*** INPUT DATA ***

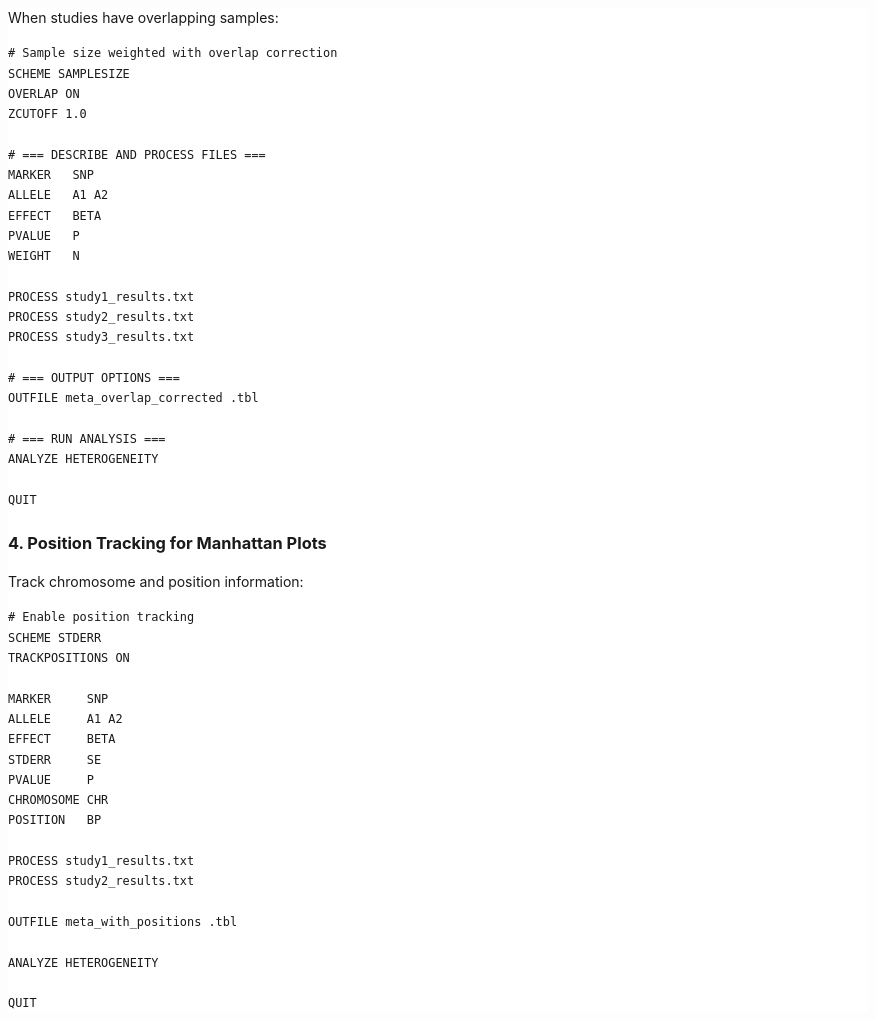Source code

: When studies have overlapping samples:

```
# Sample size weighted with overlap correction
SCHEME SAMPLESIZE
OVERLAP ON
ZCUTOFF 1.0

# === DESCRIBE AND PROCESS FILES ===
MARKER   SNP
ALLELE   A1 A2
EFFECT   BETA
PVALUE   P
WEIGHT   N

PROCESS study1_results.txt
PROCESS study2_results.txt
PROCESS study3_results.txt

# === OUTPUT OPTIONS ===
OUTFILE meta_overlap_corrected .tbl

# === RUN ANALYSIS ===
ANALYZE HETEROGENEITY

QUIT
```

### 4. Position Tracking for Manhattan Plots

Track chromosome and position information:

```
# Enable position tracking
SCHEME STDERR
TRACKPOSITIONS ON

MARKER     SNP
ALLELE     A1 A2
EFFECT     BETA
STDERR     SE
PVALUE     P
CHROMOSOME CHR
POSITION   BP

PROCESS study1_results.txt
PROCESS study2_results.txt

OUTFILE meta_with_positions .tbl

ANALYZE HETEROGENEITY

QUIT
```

***

Repeat the material above in full and unchanged, minus its images.

Source code

: When studies have overlapping samples:

```
# Sample size weighted with overlap correction
SCHEME SAMPLESIZE
OVERLAP ON
ZCUTOFF 1.0

# === DESCRIBE AND PROCESS FILES ===
MARKER   SNP
ALLELE   A1 A2
EFFECT   BETA
PVALUE   P
WEIGHT   N

PROCESS study1_results.txt
PROCESS study2_results.txt
PROCESS study3_results.txt

# === OUTPUT OPTIONS ===
OUTFILE meta_overlap_corrected .tbl

# === RUN ANALYSIS ===
ANALYZE HETEROGENEITY

QUIT
```

### 4. Position Tracking for Manhattan Plots

Track chromosome and position information:

```
# Enable position tracking
SCHEME STDERR
TRACKPOSITIONS ON

MARKER     SNP
ALLELE     A1 A2
EFFECT     BETA
STDERR     SE
PVALUE     P
CHROMOSOME CHR
POSITION   BP

PROCESS study1_results.txt
PROCESS study2_results.txt

OUTFILE meta_with_positions .tbl

ANALYZE HETEROGENEITY

QUIT
```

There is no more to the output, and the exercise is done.